Tapi di sana ada satu tanaman yang membuat mata saya selalu melek dengan mulut melongo... yaitu bunga teratai. Kenapa?
Karena jika ada yang berdiri dibawahnya lima menit saja....maka dengan mudah akan tewas.
Nggak percaya?
Silahkan coba.



Lalu, apa alasan saya ke Kebun Raya? Saya hanya ingin memandangi bangunan bersejarah di dalam dan disekitanya.

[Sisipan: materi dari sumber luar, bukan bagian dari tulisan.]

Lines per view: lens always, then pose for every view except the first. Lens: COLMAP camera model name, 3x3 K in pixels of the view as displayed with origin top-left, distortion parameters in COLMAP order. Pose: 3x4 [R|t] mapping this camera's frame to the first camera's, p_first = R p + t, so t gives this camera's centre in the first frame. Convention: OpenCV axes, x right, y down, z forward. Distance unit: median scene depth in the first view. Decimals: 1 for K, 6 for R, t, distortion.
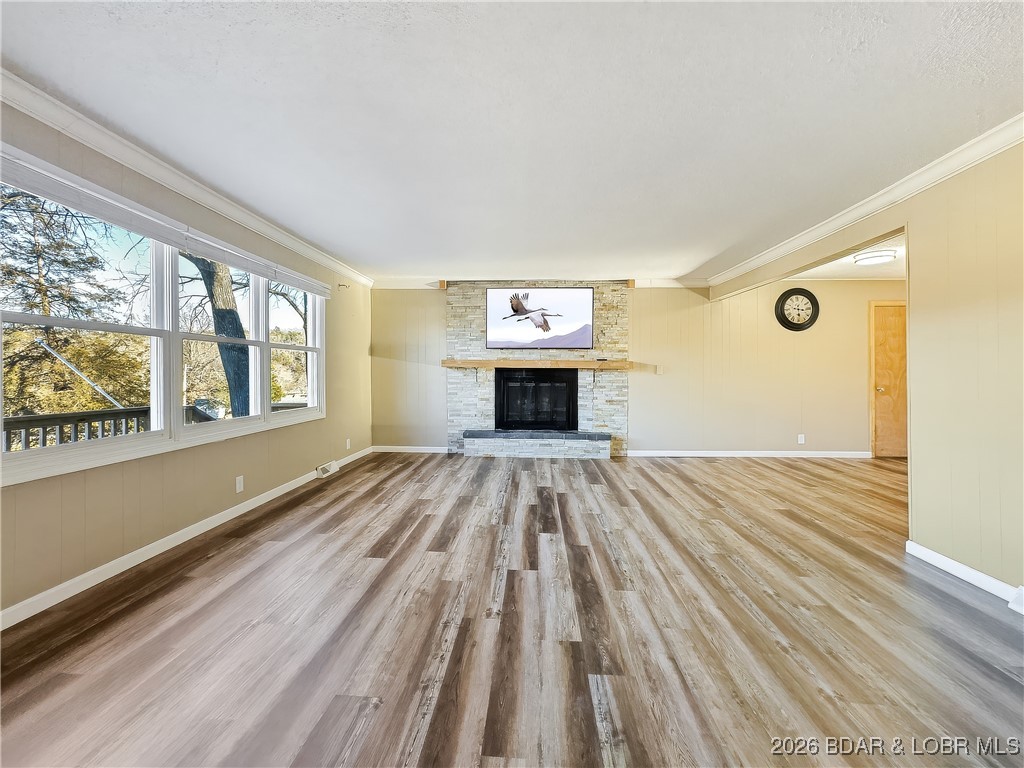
lens RADIAL K [[415.8, 0, 509.8], [0, 415.8, 375.1], [0, 0, 1]] dist [-0.038838, 0.016148]
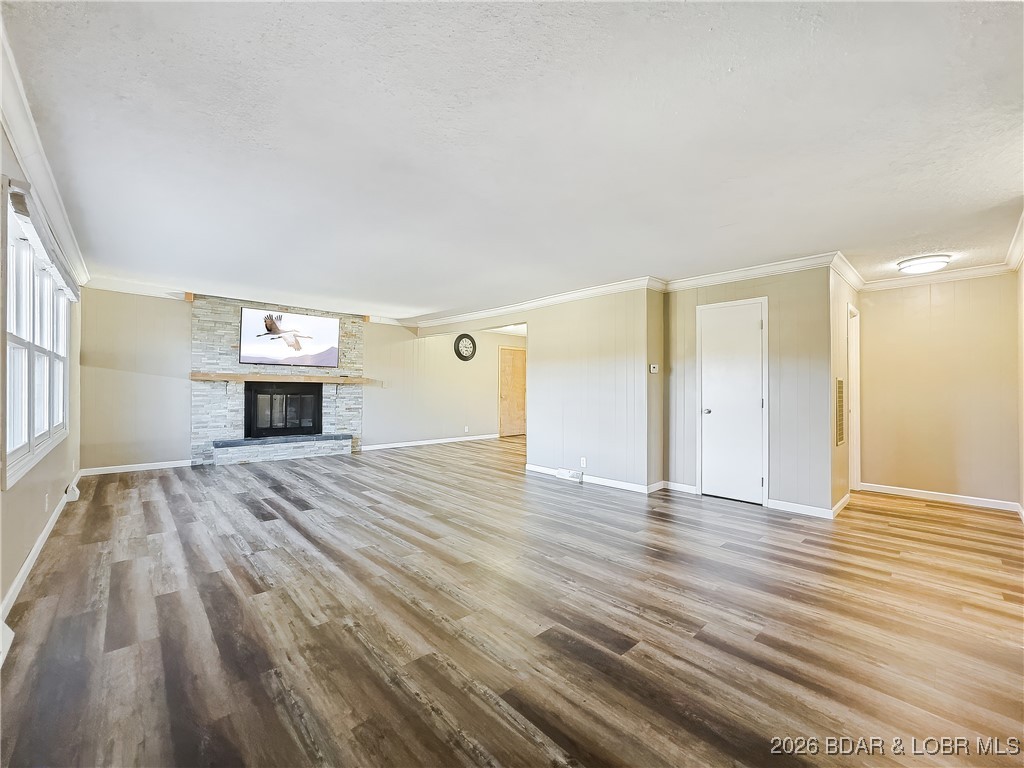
lens RADIAL K [[415.8, 0, 509.8], [0, 415.8, 375.1], [0, 0, 1]] dist [-0.038838, 0.016148]
pose [[0.690551, 0.026369, 0.722803, -0.338354], [-0.003654, 0.999450, -0.032971, -0.000149], [-0.723274, 0.020127, 0.690267, -0.233642]]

Sambil membayangkan bagaimana dulu bangunan itu dibuat.
Saya akan berdiri lama-lama di dekat bangunan tua, menebak-nebak bagaimana kehidupan di sana ratusan tahun lalu.
Hmmm..ternyata ada banyak cinta didalamnya .
Bangunan ini dibuat oleh orang Belanda anu..untuk wanita yang dicintainya bernama itu..bla...bla..bla.


Selain itu tentu daya tarik utamanya adalah Istana Bogor yang begitu indah nampak dikejauhan dengan patung-patungnya dan halaman yang begitu hijau asri.
Adanya rusa..ah itu pemanis saja. Toh rusa di Ragunan banyak.
Saya malah membayangkan seandainya bukan ratusan  Rusa yang disana, tapi ratusan Harimau Jawa.

Hmmmm..indahnya jika itu nyata, pasti akan lenyap semua ulasan mengenai punahnya Harimau Jawa.

Hiks Kebun Raya....saya jadi ingin lagi ke sana.